Required action
Copy every line of the data below, keeping each character, line break and punctuation mark unchanged.

Data listing
::::
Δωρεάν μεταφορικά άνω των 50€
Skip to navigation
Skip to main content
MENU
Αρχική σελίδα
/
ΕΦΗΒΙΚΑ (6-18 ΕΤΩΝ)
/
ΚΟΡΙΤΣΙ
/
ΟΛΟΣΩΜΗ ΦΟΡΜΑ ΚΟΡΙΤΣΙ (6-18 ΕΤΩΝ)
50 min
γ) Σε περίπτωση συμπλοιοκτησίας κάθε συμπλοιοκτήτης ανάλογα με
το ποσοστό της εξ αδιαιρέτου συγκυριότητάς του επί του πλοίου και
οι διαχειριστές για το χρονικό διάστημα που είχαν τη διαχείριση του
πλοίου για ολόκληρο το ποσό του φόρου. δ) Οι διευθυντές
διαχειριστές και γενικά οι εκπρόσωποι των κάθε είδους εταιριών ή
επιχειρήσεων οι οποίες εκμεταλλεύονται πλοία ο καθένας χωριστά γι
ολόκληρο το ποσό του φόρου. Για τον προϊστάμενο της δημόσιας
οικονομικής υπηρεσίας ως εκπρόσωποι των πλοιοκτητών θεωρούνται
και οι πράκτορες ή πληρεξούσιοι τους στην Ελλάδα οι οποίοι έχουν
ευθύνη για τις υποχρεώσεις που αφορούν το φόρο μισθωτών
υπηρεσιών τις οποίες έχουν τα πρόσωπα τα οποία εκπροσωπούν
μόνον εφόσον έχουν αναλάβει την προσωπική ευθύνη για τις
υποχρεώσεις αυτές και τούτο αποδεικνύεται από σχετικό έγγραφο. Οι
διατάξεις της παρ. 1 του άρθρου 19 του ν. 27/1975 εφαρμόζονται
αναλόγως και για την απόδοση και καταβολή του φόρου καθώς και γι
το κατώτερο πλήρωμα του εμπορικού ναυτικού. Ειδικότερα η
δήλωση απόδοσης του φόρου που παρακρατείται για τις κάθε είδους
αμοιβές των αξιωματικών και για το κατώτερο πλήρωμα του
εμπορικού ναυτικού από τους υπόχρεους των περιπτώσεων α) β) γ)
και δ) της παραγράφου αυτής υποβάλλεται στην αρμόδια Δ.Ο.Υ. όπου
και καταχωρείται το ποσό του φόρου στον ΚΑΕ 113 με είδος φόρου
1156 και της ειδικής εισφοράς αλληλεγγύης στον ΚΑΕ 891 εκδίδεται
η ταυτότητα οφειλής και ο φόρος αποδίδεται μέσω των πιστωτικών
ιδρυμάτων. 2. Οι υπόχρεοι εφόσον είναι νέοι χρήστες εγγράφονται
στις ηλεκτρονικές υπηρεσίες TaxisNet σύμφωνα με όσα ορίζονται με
::::
Result
Δωρεάν μεταφορικά άνω των 50€
Skip to navigation
Skip to main content
MENU
Αρχική σελίδα
/
ΕΦΗΒΙΚΑ (6-18 ΕΤΩΝ)
/
ΚΟΡΙΤΣΙ
/
ΟΛΟΣΩΜΗ ΦΟΡΜΑ ΚΟΡΙΤΣΙ (6-18 ΕΤΩΝ)
50 min
γ) Σε περίπτωση συμπλοιοκτησίας κάθε συμπλοιοκτήτης ανάλογα με
το ποσοστό της εξ αδιαιρέτου συγκυριότητάς του επί του πλοίου και
οι διαχειριστές για το χρονικό διάστημα που είχαν τη διαχείριση του
πλοίου για ολόκληρο το ποσό του φόρου. δ) Οι διευθυντές
διαχειριστές και γενικά οι εκπρόσωποι των κάθε είδους εταιριών ή
επιχειρήσεων οι οποίες εκμεταλλεύονται πλοία ο καθένας χωριστά γι
ολόκληρο το ποσό του φόρου. Για τον προϊστάμενο της δημόσιας
οικονομικής υπηρεσίας ως εκπρόσωποι των πλοιοκτητών θεωρούνται
και οι πράκτορες ή πληρεξούσιοι τους στην Ελλάδα οι οποίοι έχουν
ευθύνη για τις υποχρεώσεις που αφορούν το φόρο μισθωτών
υπηρεσιών τις οποίες έχουν τα πρόσωπα τα οποία εκπροσωπούν
μόνον εφόσον έχουν αναλάβει την προσωπική ευθύνη για τις
υποχρεώσεις αυτές και τούτο αποδεικνύεται από σχετικό έγγραφο. Οι
διατάξεις της παρ. 1 του άρθρου 19 του ν. 27/1975 εφαρμόζονται
αναλόγως και για την απόδοση και καταβολή του φόρου καθώς και γι
το κατώτερο πλήρωμα του εμπορικού ναυτικού. Ειδικότερα η
δήλωση απόδοσης του φόρου που παρακρατείται για τις κάθε είδους
αμοιβές των αξιωματικών και για το κατώτερο πλήρωμα του
εμπορικού ναυτικού από τους υπόχρεους των περιπτώσεων α) β) γ)
και δ) της παραγράφου αυτής υποβάλλεται στην αρμόδια Δ.Ο.Υ. όπου
και καταχωρείται το ποσό του φόρου στον ΚΑΕ 113 με είδος φόρου
1156 και της ειδικής εισφοράς αλληλεγγύης στον ΚΑΕ 891 εκδίδεται
η ταυτότητα οφειλής και ο φόρος αποδίδεται μέσω των πιστωτικών
ιδρυμάτων. 2. Οι υπόχρεοι εφόσον είναι νέοι χρήστες εγγράφονται
στις ηλεκτρονικές υπηρεσίες TaxisNet σύμφωνα με όσα ορίζονται με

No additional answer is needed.